Drug Testing In Schools – Take A Stand
Adapted from lesson written by Street Law, Inc. by the Institute for Citizen Education in the Law, Seattle, WA. Staff at the Washington State Administrative Office of the Courts (AOC) updated the lesson in 2012. For more information, contact AOC Court Services, 1206 Quince Street SE, PO Box 41170, Olympia, WA 98504-1170. For an electronic copy of this lesson, or to view other lesson plans, visit Educational Resources on the Washington Courts Web site at: www.courts.wa.gov/education/.
One class period (approximately 50 minutes)
As students describe their positions, fill in the positions along the line with more descriptive words. For example:
In York v. Wahkiakum School Dist. No. 200, 178 P.3d 995 (2008), the Washington Supreme Court ruled that suspicionless drug testing of students in extra-curricular activities without evidence of wrong-doing violates the Washington State Constitution.
The outcome is different for students living in other states, since the U.S. Supreme Court decided in Board of Education of Independent School Dist.
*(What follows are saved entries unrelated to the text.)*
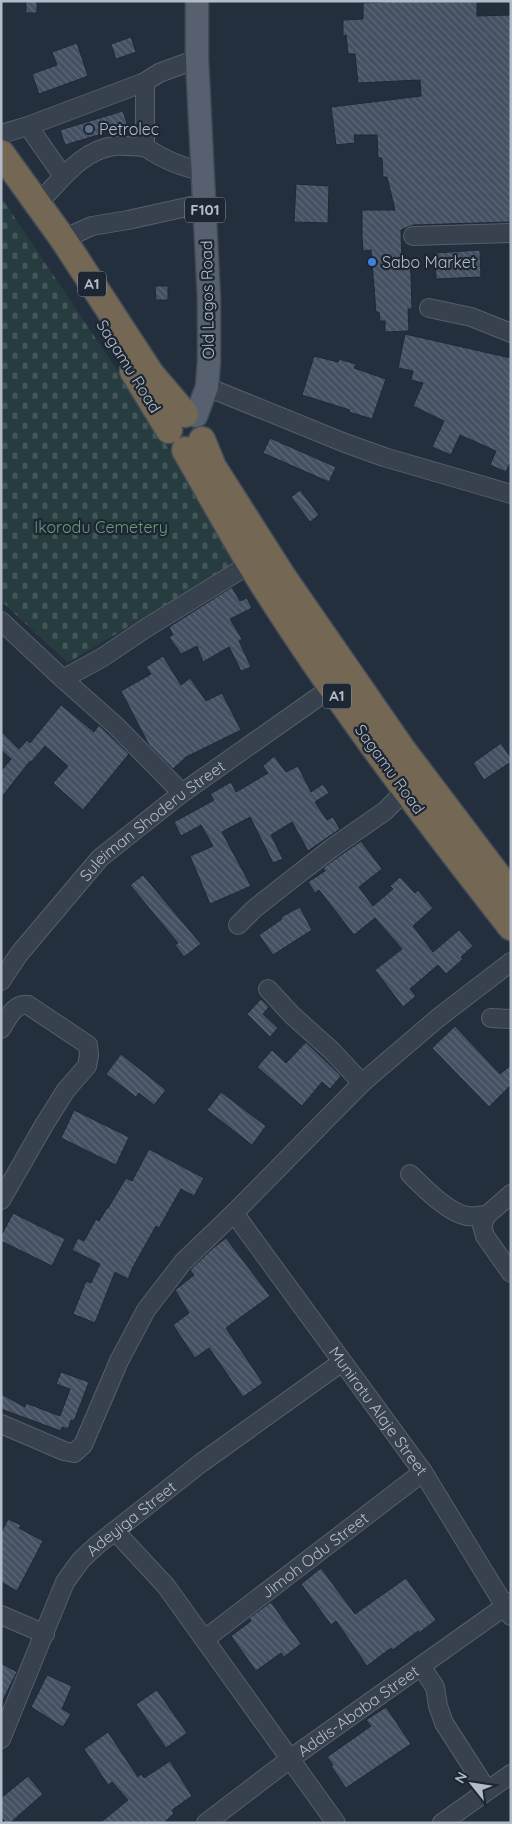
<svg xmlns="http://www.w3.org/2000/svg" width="512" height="1824" font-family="Quicksand,sans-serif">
	<defs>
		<pattern id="cemetery-stones" width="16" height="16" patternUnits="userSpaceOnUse" patternTransform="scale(1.25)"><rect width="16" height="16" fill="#263c3f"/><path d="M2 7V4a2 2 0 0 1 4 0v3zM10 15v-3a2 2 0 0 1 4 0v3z" fill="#435659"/></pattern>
		<pattern id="building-back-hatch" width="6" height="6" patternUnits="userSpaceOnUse" patternTransform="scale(1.25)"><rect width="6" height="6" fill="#455162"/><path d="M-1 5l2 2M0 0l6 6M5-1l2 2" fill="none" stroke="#5d6877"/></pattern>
	</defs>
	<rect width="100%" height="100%" fill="#242f3e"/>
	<!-- cemetery -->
	<path fill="url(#cemetery-stones)" d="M1 197 139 403 241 559 68 663 1 601Z"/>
	<!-- building -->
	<path fill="url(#building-back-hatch)" stroke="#1f2835" d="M26 1H37V13H26Z
		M402 1H477V16L511 15V222L413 225 401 230 402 263 410 262 411 275 412 309H408L409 331 385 332V321H380L379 312H376L371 250 363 251 362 237V210H395L387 177H383L382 158H378L377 135H354L355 143 336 145 331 107 421 96 420 80 358 83 355 54H348L346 35 343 36V20L363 19V3Z
		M131 37 136 52 116 59 111 44Z
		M77 43 88 76 39 94 32 74 57 65 52 52Z
		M123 111 128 126 65 145 60 130Z
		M296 184 329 186 328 223 294 222Z
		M480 250 481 277 436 279 435 253Z
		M155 286H168V300H156Z
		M405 334 511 358V461L506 472 490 465 496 451 460 435 451 455 432 447 444 421 413 406 423 383 411 380 413 371 398 368Z
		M314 356 338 362 339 359 356 364 354 368 386 379 372 419 349 412 350 410 302 395Z
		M270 438 336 467 329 482 263 453Z
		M300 490 319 515 310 522 291 497Z
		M232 587 240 601 247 598 252 608 230 619 242 639 239 641 251 667 241 671 229 647 203 662 197 646 181 654 169 637 173 635 169 627Z
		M163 656 181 685 190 678 206 701 222 693 241 730 186 757 173 769 149 745 121 691 151 674 146 667Z
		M61 705 94 732 99 725 129 754 83 810 53 783 68 766 45 746 31 762 30 761 1 798V771L11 759 1 750V731L19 749 27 740 30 743Z
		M501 743 511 758V762L484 780 473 763Z
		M274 756 286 772 298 766 311 792 323 784 329 793 315 802 327 820 333 817 340 829 308 851 292 822 271 835 283 859 273 863 250 817 222 832 251 886 210 904 190 856 213 846 201 825 181 836 174 822 214 800 210 794 231 782 236 792 268 773 263 766Z
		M361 841 382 869 359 887 373 906 393 889 390 886 400 877 415 893 418 890 433 908 413 926 433 952 459 930 473 946 461 957 463 959 446 974 438 965 410 989 416 996 403 1007 375 970 402 949 375 918 354 935 319 890 315 893 308 882 325 871 323 868 338 857Z
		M143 875 201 944 184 957 175 945 178 943 130 885Z
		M300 907 312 930 273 955 259 935 282 919 281 917Z
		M261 999 269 1007 263 1014 278 1028 270 1037 247 1014Z
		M455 1026 500 1074 511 1065V1085L489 1107 432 1048Z
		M306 1042 341 1076 330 1089 322 1082 302 1106 257 1067 272 1050 286 1063Z
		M121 1054 166 1090 154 1105 139 1093 136 1097 106 1074Z
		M221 1092 266 1126 252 1145 207 1110Z
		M74 1110 129 1137 116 1165 61 1138Z
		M149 1149 204 1178 194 1196 181 1189 159 1228 156 1226 133 1267 128 1279 115 1272 95 1323 73 1314 86 1281 91 1283 100 1264 72 1250 78 1238 84 1241 96 1219 99 1221 107 1208H108L126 1178 132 1181Z
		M13 1213 65 1239 52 1266 1 1241V1236Z
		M226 1238 270 1296 226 1328 263 1383 243 1397 209 1348 195 1358 173 1325 189 1313 175 1290 194 1275 190 1270 191 1269 213 1248Z
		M61 1372 89 1382 74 1421 71 1420 68 1429 62 1427 61 1431 1 1409V1394L25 1407 26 1403 60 1416 70 1389 56 1384Z
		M8 1519 21 1525 19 1528 43 1541 17 1591 1 1582V1533Z
		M321 1568 355 1614 406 1578 436 1620 419 1633 418 1631 393 1650 391 1648 367 1666 336 1621 331 1625 301 1584Z
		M271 1602 301 1644 284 1657 281 1653 256 1671 231 1636 251 1621 249 1618Z
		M1 1663 17 1672 1 1704Z
		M47 1675 72 1686 62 1709 71 1714 63 1727 31 1707Z
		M157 1690 187 1733 166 1748 136 1704Z
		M386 1707 411 1744 346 1788 331 1766 333 1765 327 1757 371 1726 366 1720Z
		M108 1732 138 1777 141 1774 144 1778 170 1761 192 1796 172 1810 174 1813 164 1823H100L128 1800 112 1782 108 1785 84 1749Z
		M28 1776 43 1794 10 1823H6L1 1817V1798Z"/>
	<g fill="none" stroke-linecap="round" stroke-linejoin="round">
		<!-- minor casing -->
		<g stroke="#565f6c" stroke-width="20">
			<g id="minor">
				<path d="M197 59 159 73 145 82V147C163 159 182 168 204 171"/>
				<path d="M28 126 63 176"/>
				<path d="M1 134 28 126 145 82"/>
				<path d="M38 203C60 182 81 150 114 146 124 145 135 147 145 147"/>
				<path d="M413 236 511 233"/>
				<path d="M63 239 92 226 128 220 205 203"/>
				<path d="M429 308 471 317 511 333"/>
				<path d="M207 387 345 443 384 457 511 494"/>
				<path d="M1 621 63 679 115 725 182 793"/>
				<path d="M63 679 103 657 146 628 250 564"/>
				<path d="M238 925 254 909 292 879 332 848 385 811 405 791"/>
				<path id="s1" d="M1 981 19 954 100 858 182 793 331 688"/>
				<path d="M268 989 292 1015 331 1050 362 1083"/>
				<path d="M491 1018 511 1019"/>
				<path d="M1 1029C8 1018 14 1003 28 1005L88 1045 89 1055 87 1066 66 1090 44 1125 1 1200"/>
				<path d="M410 1174C423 1187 448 1213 467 1216 474 1217 481 1215 487 1215"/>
				<path d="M511 1194 487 1215 482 1225 485 1236 511 1273"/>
				<path id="s2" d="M234 1213 423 1472 511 1616"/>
				<path d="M1 1424 64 1451 74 1453 83 1445 119 1361 146 1310 183 1262 234 1213 362 1083 438 1018 511 962"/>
				<path d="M115 1531 166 1586 336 1823"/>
				<path d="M1 1615 45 1634"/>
				<path id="s3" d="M205 1639 423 1472"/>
				<path d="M421 1666 435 1687 438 1706 444 1723 487 1790"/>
				<path id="s4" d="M1 1739 65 1582 81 1560 97 1545 201 1463 342 1362"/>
				<path id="s5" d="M206 1823 290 1759 511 1602"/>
				<path d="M442 1823 511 1774"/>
			</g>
		</g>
		<!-- major casing -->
		<g stroke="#414a57" stroke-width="25">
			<path id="major" d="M196 416 207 387 209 361V299L197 59V1"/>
		</g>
		<!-- highway casing -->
		<g stroke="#434c59" stroke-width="29">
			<path id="highway" d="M1 153 63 239 151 374 185 414
				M133 371 169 430
				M202 440 213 467 283 577 402 749 511 893
				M185 450C207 488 228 527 251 565 329 691 419 810 511 927"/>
		</g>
		<!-- minor -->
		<use href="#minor" stroke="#38414e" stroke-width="18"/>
		<!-- major -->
		<use href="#major" stroke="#56606e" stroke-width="22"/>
		<!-- highway -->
		<use href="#highway" stroke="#746855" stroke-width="26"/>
	</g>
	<!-- markers -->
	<circle fill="#5c6f8a" stroke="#1d2633" stroke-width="2" cx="89" cy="129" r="5"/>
	<circle fill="#3f7fe0" stroke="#1d2633" stroke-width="2" cx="372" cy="262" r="5"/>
	<g text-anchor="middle" stroke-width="4.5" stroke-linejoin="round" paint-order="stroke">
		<!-- shield labels -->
		<g fill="#1d2633" stroke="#878f9c" stroke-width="1">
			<rect x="185" y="197.5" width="40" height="25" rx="4"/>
			<rect x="78" y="271.5" width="28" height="25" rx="4"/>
			<rect x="323" y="683.5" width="28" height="25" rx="4"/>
		</g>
		<g font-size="15" font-weight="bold" fill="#b4bcc9">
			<text x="205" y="215">F101</text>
			<text x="92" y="289">A1</text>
			<text x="337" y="701">A1</text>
		</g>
		<!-- poi labels -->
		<g font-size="16" fill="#b4bcc9" stroke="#1d2633" text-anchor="start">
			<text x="99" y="135">Petrolec</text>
			<text x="382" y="268">Sabo Market</text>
		</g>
		<!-- street labels -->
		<g font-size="16" fill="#b4bcc9" stroke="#1d2633">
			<text transform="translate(207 300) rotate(-91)" y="6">Old Lagos Road</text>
			<text transform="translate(129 366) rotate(58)" y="6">Sagamu Road</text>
			<text transform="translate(390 769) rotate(54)" y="6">Sagamu Road</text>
			<text dy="6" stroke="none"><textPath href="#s1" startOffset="222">Suleiman Shoderu Street</textPath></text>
			<text dy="6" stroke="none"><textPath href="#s2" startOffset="245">Muniratu Alaje Street</textPath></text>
			<text dy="6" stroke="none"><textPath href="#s4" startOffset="262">Adeyiga Street</textPath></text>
			<text dy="6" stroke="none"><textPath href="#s3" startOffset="138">Jimoh Odu Street</textPath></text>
			<text dy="6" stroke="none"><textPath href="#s5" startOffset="189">Addis-Ababa Street</textPath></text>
		</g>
		<!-- park labels -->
		<g font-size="16" fill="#6b9a76" stroke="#1d2633">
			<text x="101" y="533">Ikorodu Cemetery</text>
		</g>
	</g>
	<!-- border -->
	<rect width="512" height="1824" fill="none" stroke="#b4bcc9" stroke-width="5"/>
	<!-- north arrow -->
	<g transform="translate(472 1784) rotate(300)" stroke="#1d2633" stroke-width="4" paint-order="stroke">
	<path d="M0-4L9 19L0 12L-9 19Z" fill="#b4bcc9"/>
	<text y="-8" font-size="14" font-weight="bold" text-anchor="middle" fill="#b4bcc9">N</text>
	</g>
</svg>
No. 92 v. Earls, 122 S.Ct. 2559 (2002), that the U.S. Constitution permits a school to require all middle and high school students to consent to urinalysis drug testing in order to participate in any extracurriculuar activity.
The US Supreme Court expanded the Vernonia ruling which permitted school policies that required student athletes to consent to drug testing prior to playing on a school team. Vernonia v. Acton, 515 U.S. 646 (1995). In the Vernonia case, James Acton, who was a seventh grader during the 1991-92 school year, applied to be on football team. He was given a drug-test consent form for him and his parents to sign. This was done for every student trying out for sports. No one suspected James of using drugs. He and his parents refused to sign the form, and he was then suspended from interscholastic athletics. The Actons sued the school district. However, the Supreme Court ruled against the Actons, stating that students have a reduced expectation of privacy and should expect intrusions on their normal rights and privileges when they choose to participate in high school athletics. The Court used a balancing test. It weighed the students' privacy interests against the interests of the school district in providing a drug-free environment. The Court also pointed out the athletes regularly change clothes in front of each other and can expect to have less privacy. Because the Actons had also claimed that the drug testing violated the Oregon constitution, the U.S. Supreme Court sent the case back to the circuit court to decide whether the testing program violates the search and seizure protections of the Oregon constitution.
Ask students which decision they agree with and why. They may be interested to know why the Washington State Constitution can grant greater constitutional rights than the U.S. Supreme Court. Remind students that the U.S. Constitution sets the minimum and states are free to provide greater rights, as Washington State did in this area.